Łukasz Wachowski: wybór nowego selekcjonera to kwestia kilku, kilkunastu dni
Reprezentacja Polski jest w trakcie eliminacji Mistrzostw Świata 2026. Po raz drugi z rzędu w walce o awans na wielką imprezę Polski Związek Piłki Nożnej musi szukać nowego selekcjonera. Poprzednio taka sytuacja miała miejsce w trakcie eliminacji EURO 2024, gdy związek podjął decyzję o zwolnieniu Fernando Santosa. Tym razem obyło się bez zwolnienia, lecz do dymisji podał się Michał Probierz.

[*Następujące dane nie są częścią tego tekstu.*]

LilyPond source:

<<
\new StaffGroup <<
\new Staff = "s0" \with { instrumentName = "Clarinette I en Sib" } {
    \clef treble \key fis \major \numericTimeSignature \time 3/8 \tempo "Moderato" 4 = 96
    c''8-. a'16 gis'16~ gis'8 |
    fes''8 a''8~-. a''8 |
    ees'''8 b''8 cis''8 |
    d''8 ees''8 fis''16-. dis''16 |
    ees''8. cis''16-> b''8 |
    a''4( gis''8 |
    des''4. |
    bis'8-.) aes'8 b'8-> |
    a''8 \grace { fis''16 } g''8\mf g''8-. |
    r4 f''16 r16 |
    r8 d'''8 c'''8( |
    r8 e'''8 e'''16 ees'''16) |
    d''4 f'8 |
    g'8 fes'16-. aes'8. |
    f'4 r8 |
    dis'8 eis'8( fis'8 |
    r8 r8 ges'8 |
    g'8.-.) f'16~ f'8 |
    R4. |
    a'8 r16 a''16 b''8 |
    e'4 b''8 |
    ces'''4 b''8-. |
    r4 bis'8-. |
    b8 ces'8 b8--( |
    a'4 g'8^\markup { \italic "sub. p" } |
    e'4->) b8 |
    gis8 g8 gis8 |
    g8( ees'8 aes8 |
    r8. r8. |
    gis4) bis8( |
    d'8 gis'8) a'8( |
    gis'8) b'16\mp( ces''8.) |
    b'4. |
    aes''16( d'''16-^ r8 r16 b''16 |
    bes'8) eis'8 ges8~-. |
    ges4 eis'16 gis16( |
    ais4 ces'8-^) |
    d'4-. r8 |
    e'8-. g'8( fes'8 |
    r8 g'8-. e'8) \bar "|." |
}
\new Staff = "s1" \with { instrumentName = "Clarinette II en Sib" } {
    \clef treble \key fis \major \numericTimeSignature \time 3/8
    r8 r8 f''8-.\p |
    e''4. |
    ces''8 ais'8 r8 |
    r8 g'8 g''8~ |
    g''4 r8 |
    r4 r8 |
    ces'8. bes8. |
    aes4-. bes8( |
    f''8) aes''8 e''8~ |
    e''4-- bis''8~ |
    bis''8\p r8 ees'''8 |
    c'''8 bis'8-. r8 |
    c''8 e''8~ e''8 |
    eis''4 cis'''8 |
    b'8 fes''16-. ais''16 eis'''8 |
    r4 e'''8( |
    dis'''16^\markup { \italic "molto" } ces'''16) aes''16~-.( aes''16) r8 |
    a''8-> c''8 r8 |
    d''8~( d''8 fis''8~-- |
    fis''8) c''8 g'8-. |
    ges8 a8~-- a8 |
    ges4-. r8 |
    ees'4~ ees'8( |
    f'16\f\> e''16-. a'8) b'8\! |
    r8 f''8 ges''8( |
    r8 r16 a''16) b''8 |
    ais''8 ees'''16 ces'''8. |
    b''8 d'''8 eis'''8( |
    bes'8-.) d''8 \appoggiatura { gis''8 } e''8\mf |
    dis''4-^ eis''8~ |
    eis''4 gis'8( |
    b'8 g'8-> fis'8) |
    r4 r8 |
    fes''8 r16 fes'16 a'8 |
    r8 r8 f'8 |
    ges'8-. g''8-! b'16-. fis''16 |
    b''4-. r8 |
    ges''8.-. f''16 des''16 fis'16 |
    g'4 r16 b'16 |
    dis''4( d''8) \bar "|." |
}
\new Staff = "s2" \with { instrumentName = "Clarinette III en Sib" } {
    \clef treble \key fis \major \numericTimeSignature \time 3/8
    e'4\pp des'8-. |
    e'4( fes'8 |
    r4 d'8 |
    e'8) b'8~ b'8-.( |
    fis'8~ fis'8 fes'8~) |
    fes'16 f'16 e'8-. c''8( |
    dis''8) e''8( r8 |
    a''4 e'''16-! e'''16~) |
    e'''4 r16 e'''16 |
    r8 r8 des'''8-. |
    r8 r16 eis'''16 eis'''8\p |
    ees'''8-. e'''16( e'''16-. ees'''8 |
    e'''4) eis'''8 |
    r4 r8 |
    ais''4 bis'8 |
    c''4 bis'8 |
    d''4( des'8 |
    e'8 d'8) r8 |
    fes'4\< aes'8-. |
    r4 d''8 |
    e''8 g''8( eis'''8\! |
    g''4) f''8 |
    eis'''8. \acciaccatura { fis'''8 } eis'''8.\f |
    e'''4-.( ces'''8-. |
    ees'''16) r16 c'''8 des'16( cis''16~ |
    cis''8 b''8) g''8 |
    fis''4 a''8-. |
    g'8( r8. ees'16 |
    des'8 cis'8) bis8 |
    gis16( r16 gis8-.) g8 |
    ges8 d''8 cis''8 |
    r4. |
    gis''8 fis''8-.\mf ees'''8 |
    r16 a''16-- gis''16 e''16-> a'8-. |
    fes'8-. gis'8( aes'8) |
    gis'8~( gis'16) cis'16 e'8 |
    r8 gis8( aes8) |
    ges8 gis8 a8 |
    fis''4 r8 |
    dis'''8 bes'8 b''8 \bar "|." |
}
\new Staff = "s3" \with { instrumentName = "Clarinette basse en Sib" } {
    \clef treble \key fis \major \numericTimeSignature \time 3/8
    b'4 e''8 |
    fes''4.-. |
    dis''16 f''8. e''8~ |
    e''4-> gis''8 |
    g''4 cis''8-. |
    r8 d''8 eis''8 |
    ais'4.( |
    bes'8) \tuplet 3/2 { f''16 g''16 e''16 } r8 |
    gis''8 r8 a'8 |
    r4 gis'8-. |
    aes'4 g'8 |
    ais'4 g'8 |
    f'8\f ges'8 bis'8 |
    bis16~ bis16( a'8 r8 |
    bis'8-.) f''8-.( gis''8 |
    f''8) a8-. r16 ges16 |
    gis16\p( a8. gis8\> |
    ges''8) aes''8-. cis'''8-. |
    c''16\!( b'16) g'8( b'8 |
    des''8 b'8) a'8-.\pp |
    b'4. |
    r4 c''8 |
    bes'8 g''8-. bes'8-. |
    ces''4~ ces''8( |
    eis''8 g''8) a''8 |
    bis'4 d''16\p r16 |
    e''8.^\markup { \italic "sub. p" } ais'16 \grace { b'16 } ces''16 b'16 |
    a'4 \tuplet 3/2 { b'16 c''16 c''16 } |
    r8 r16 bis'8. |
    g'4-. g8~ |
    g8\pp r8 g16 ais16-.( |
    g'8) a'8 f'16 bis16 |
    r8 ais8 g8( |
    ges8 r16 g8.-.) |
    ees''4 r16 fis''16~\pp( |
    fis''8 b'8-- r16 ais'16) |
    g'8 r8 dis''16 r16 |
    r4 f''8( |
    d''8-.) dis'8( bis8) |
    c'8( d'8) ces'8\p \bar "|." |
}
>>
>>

Faworytem do przejęcia sterów w kadrze był Maciej Skorża. Cezary Kulesza spotkał się z nim w trakcie Klubowych Mistrzostw Świata. Obecny trener Urawy Red Diamonds otrzymał propozycję, lecz zdecydował się ją odrzucić, zostając w japońskim klubie.
Czy Polska awansuje na Mistrzostwa Świata 2026?
1+ Votes
Po odmowie Macieja Skorży do sytuacji dotyczącej wyboru nowego selekcjonera odniósł się Łukasz Wachowski. Sekretarz Generalny PZPN w rozmowie z TVP Sport zaznaczył, że trener Urawy to tylko jedna z opcji, a w grze są także inni kandydaci. Co więcej, dodał, że Cezary Kulesza skłania się ku wyborowi trenera, znającego realia polskiego futbolu. Ponadto oficjalne ogłoszenie powinno być kwestią czasu. Komunikatu powinniśmy spodziewać się w ciągu kilku bądź kilkunastu następnych dni.
– Trener Skorża miał wszystkie atrybuty, których potrzebowaliśmy. Pracował przy reprezentacji, miał sukcesy, jest obyty w tym świecie międzynarodowej piłki trenerskiej. Czy to komplikuje wybór selekcjonera? Świat nie kręci się tylko wokół trenera Skorży. Oczywiście on w tym notesie prezesa pozostanie, ale to nie jest tak, że składamy broń i bardzo mocno się tym przejmujemy – powiedział Łukasz Wachowski.
– Prezes skłania się ku kandydatowi, który zna realia polskiej piłki. I nie chodzi tu o kogoś takiego medialnego, który zostanie dobrze odebrany w pierwszym momencie. To musi być trener gotowy od razu do wejścia w tę pracę. Dobrze byłoby, żeby to był ktoś, kto ma doświadczenie związane z pracą z reprezentacjami – dodał w rozmowie z TVP Sport.